At the residency I’m describing above, I went out for hikes in the afternoon. At another, I got up and went for a hike every morning before I settled down to my desk. But in both instances, I was inspired by the landscape around me to get out and engage with the natural world and discover what was around me. An unknown wilderness landscape is a lot more tempting than my everyday suburban neighborhood in Burbank, but I’ve made a commitment to go out for a walk every day even if it’s just around the block.

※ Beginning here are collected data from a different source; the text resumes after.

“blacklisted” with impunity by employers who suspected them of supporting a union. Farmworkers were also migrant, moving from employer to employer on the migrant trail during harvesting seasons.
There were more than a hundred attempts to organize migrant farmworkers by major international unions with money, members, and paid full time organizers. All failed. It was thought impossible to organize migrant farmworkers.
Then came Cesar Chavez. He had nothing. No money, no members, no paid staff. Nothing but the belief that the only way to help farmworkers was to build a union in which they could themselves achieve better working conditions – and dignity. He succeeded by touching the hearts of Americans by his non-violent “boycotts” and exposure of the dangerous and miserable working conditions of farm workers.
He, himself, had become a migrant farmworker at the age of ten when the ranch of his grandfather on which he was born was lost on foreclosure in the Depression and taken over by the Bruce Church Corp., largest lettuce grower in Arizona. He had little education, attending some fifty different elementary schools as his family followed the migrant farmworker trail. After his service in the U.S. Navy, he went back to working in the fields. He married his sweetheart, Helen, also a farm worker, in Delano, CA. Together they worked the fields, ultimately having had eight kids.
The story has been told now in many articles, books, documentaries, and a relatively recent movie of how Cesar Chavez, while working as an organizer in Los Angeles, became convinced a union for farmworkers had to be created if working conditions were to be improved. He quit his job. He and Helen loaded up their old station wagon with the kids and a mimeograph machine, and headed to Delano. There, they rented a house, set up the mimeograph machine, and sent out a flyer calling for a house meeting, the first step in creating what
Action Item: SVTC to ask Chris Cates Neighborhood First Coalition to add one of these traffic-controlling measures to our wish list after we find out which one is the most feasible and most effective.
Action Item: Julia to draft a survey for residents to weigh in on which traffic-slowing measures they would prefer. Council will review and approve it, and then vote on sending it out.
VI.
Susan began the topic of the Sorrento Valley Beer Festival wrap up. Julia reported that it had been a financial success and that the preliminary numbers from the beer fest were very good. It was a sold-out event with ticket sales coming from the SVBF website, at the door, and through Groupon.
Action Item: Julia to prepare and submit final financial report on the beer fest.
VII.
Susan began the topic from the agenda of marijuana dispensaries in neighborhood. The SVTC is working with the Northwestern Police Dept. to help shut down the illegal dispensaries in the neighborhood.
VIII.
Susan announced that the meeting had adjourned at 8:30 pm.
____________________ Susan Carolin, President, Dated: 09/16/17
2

The truth is, even on a short walk, my imagination and sense of curiosity fire off even though I’m not on a trail about to see a baby bobcat or something. There are still the weird things in the neighbors’ yards, unfamiliar dogs and cats and birds, different flowering plants depending on the season, changing construction projects, and all manner of discoveries to be made. Just adding a minor sense of discovery to every day contributes to the freedom in the mind that traveling often brings. I think one of the reasons days seem so long when we are kids is that every moment was new, and that’s why days seem so full and long when we’re traveling. Bringing time for discovery into each day creates opportunity for the curious mind to become spacious.
5. Cool thing of the day
Along with the feeling of exploration and discovery as part of one’s life comes the satisfaction of reflection. At Djerassi, at dinner, it was with great pleasure that some of us would reflect on what animals we saw that day (lizards, mice, hawks, vultures, owls, deer, horses, baby badgers, banana slugs…) Every night, we had animal report. On a trip to Greece several years ago, my sister and her husband and I would sit together and report to each other what was our favorite moment of the day.
I find that asking myself this periodically is a good check-in to make sure I am still living with a sense of spaciousness and exploration. Some good things to ask yourself:
- Best interaction today
- Best sentence today
- Most absurd sight today
- Best animal sighting
When you’re on the lookout for these things, the day automatically becomes richer.
Let me know if you had a cool thing of the day.